Trisomy 18 is an autosomal chromosomal disorder characterized by the presence of an extra 18 chromosome. In the last decades, and as novel therapeutic options emerged, a paradigm shift on the treatments available to these children occurred, establishing the need to deepen the knowledge regarding the management/treatment of children diagnosed with trisomy 18. This retrospective cohort study sought to characterize the clinical path and survival of the children with the diagnosis of trisomy 18 followed in a tertiary pediatric hospital between 1995 and 2020. Medical records were reviewed, and epidemiological and clinical features and follow-up data were collected. Six patients were identified, two with mosaicism (33.3%) and four were female (66.7%). All had cardiovascular, cognitive, and physical development anomalies or minor congenital anomalies. Most presented neurological anomalies (n = 4, 66.7%) and feeding difficulties (n = 4, 66.7%). Four children (66.7%) required medical devices or equipment and all required chronic medication. Two children (33.3%) underwent surgical interventions. Four children (66.7%) were hospitalized in the last year of life. Three patients had a do not resuscitate order (50%) but only one child was referred to a pediatric palliative care team (16.7%). One-month, 1-year, and 10-year survival were 66.7% (n = 4), 33.3% (n = 2, both with mosaicism), and 16.7% (n = 1, with mosaicism) respectively.
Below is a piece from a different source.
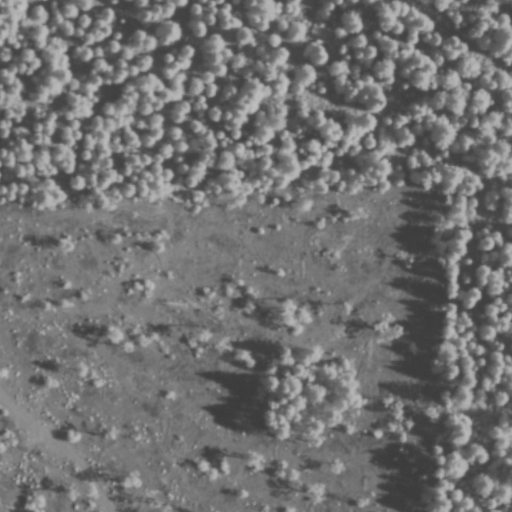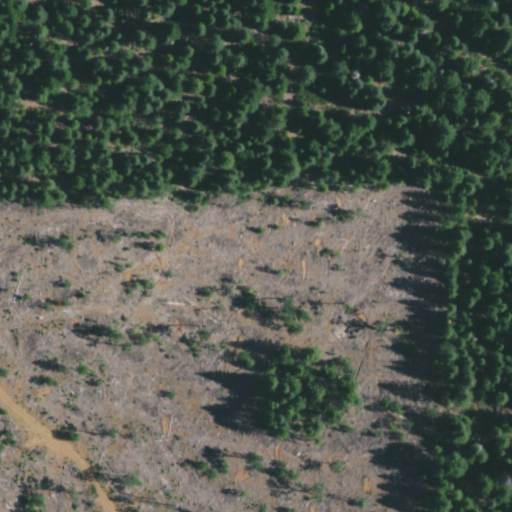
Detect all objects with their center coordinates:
road: (281, 308)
Knowledge of the multiple comorbidities and complex care needs of children with this syndrome is crucial. Every-day care and decisions about invasive treatments may raise ethical issues. Early referral to pediatric palliative care teams is essential to promote a holistic advanced care plan for both the patient and his family.
• The increase in survival and the high morbimortality that trisomy 18 still entails demands a careful deliberation on the use of invasive treatment.
• Recent studies show that the labels of "incompatible with life"/"lethal" are not adequate, establishing a need to change this mindset. • The development of pediatric palliative care teams in the last decade and early referral allow for an optimal individualized advanced care plan. Under-referral to pediatric palliative care teams persists and efforts must be made to increase awareness of their existence and role in patient care.
18 三体是一种常染色体染色体疾病,其特征是存在额外的 18 号染色体。在过去的几十年中,随着新的治疗选择的出现,这些儿童的治疗方法发生了范式转变,需要加深对诊断为 18 三体的儿童的管理/治疗的认识。这项回顾性队列研究旨在描述 1995 年至 2020 年间在一家三级儿科医院接受诊断的 18 三体患儿的临床路径和生存情况。回顾了病历,并收集了流行病学和临床特征及随访数据。确定了 6 名患者,其中 2 名存在嵌合体(33.3%),4 名是女性(66.7%)。所有患者均有心血管、认知和身体发育异常或轻微先天性异常。大多数患者存在神经系统异常(n=4,66.7%)和喂养困难(n=4,66.7%)。4 名儿童(66.7%)需要医疗设备或仪器,所有儿童均需要长期药物治疗。2 名儿童(33.3%)接受了手术干预。4 名儿童(66.7%)在生命的最后一年住院。3 名患儿有不复苏医嘱(50%),但只有 1 名患儿被转介至儿科姑息治疗团队(16.7%)。1 个月、1 年和 10 年生存率分别为 66.7%(n=4)、33.3%(n=2,均为嵌合体)和 16.7%(n=1,为嵌合体)。
了解患有这种综合征的儿童的多种合并症和复杂的护理需求至关重要。日常护理和对侵入性治疗的决策可能会引发伦理问题。尽早转介至儿科姑息治疗团队对于为患者及其家属制定整体先进的护理计划至关重要。
• 18 三体的存活率提高和高病死率仍然需要仔细考虑侵入性治疗的使用。
• 最近的研究表明,“无法生存”/“致命”的标签并不合适,因此需要改变这种思维方式。• 儿科姑息治疗团队在过去十年中的发展和早期转介允许制定最佳的个体化先进护理计划。儿科姑息治疗团队的转介仍然不足,必须努力提高人们对其存在及其在患者护理中的作用的认识。